" Adesso vediamo come in uno specchio, in modo oscuro; ma allora vedremo faccia a faccia. Ora conosco in parte, ma allora conoscerò perfettamente, come perfettamente sono conosciuto. Ora esistono queste tre cose: la fede, la speranza e la carità; ma la più grande di esse è la carità" ( S. Paolo, 1° lettera ai Corinzi 13,1 )

domenica 27 novembre 2011

Tra paura e speranza: una serata per la rivista "Confronti"

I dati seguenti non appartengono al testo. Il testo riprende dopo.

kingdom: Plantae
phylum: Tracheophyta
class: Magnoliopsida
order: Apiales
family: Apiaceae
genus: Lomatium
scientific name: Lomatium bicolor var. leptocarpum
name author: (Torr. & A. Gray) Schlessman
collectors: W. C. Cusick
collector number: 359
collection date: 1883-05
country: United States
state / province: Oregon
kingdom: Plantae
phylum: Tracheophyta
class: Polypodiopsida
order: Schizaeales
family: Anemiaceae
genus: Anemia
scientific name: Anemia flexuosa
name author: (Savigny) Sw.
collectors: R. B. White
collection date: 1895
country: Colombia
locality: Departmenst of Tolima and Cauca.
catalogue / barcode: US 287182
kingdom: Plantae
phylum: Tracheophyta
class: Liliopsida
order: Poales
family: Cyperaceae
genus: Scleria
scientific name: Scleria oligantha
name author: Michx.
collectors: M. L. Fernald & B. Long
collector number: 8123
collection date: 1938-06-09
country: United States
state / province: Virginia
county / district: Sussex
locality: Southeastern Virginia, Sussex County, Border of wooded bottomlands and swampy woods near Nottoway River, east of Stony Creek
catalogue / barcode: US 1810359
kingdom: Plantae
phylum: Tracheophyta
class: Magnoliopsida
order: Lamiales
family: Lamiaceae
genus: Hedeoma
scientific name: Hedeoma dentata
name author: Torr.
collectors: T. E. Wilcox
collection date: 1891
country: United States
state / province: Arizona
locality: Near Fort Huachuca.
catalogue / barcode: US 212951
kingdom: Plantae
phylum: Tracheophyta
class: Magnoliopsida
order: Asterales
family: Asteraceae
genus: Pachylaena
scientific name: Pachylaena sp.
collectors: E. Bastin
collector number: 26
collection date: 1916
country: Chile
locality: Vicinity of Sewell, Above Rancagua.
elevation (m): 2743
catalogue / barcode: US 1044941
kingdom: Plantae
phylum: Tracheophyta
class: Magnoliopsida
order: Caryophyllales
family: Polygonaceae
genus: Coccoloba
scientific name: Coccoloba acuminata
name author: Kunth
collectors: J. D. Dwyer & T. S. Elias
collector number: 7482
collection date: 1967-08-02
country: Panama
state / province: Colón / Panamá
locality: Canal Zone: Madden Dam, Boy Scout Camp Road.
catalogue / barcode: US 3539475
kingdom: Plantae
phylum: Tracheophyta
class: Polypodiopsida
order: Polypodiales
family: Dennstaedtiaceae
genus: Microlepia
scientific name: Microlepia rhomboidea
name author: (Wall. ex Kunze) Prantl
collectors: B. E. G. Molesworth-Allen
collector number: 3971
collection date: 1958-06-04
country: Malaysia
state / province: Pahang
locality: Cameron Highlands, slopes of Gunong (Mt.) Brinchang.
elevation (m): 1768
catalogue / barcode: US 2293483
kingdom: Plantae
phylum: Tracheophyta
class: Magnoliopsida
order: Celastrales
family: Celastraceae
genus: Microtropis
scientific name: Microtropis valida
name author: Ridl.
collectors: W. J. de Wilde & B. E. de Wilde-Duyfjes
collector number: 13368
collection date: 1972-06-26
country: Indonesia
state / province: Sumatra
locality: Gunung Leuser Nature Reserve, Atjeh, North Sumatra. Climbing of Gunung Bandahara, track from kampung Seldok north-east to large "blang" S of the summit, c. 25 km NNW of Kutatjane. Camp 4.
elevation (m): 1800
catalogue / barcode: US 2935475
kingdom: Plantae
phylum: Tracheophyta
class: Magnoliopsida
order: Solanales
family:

Quando ieri sera sono entrato  alle 20,30 nel salone della Chiesa metodista di via Firenze 38 (angolo via XX Settembre) per la cena di sostegno alla rivista “ Confronti”, ero molto timoroso, pieno di ansie. Confronti ( e prima il suo precedente storico, il settimanale COM - Nuovi tempi) sono stati il mio spazio elettivo di impegno pubblico, per quasi trent’ anni ( insieme a qualche altro luogo, che oggi langue o è scomparso per sempre ). Non è stato un impegno continuativo, come è tipico di un’ attività volontaria, ma ha  assorbito comunque una parte notevole della mia vita. Come accade per ogni esperienza concreta, a questo lungo periodo sono legati emozioni (e conflitti)  profondi, mai banali.
Mentre entravo, mi sono riapparse per un momento alla mente immagini della lunga vicenda di questo mondo di “cristiani critici”, in cui abbiamo discusso e ci siamo arrovellati intorno ai principali avvenimenti della vita pubblica, italiana e addirittura mondiale. In quel palazzo grigio e austero della Roma umbertina, ho visto  riunioni di redazione affollatissime e momenti di triste difficoltà, segnati sempre da una passione genuina per l’ analisi politica e sociale, per i buoni libri e le idee. Lì ho imparato a scrivere decentemente un articolo o la recensione di un libro. E ancora oggi non sono sicuro di averlo imparato bene, se non mi confronto con gli articoli degli altri: anche questa è una peculiarità delle riviste.
Aperta la porta del salone, ci hanno investito i rumori e le voci di un centinaio di persone, che cominciavano a bere e a mangiare. Ho tirato un sospiro di sollievo, come era accaduto in tanti altri casi: era andata bene, era andata bene! La redazione e i membri della cooperativa, impegnati in questa iniziativa di sostegno alla sopravvivenza  del giornale, avevano lavorato  per varie settimane  affinché la serata riuscisse.
Le riviste indipendenti di cultura vivono proprio così questa fase molto difficile del mondo editoriale: tra paura e speranza. La fattura della rivista si intreccia a fatica con le iniziative di solidarietà, le relazioni culturali e tanto lavoro volontario. Sono una ricchezza del nostro tessuto culturale profondo, che tiene aggregati mondi  diffusi, segmenti di realtà sociale ignorati  dal circuito ufficiale dei media.
Per due ore, ho stretto la mano a tanti amici recenti e a volti che non vedevo magari da vent’ anni. Non c’ era nell’ aria nessun atteggiamento da reduci, se non forse una sotterranea malinconia per il tempo trascorso e per le ulcerazioni di  un panorama politico ed economico molto simile alle rovine di un terremoto. 
Si discuteva su come salvare la rivista e si pensava a nuovi progetti. Un’ altro dato mi ha consolato, andando via: ho visto molti giovani che non conoscevo e che erano lì  per aiutare – e non solo per mangiare! Le riviste sono anche questo: una palestra, uno spazio per quei ventenni che hanno voglia di guardare il mondo con sguardo critico. Non dovremmo dimenticarlo mai.
La crisi della nostra rivista non è ancora superata, ma sabato sera è stata una tappa importante.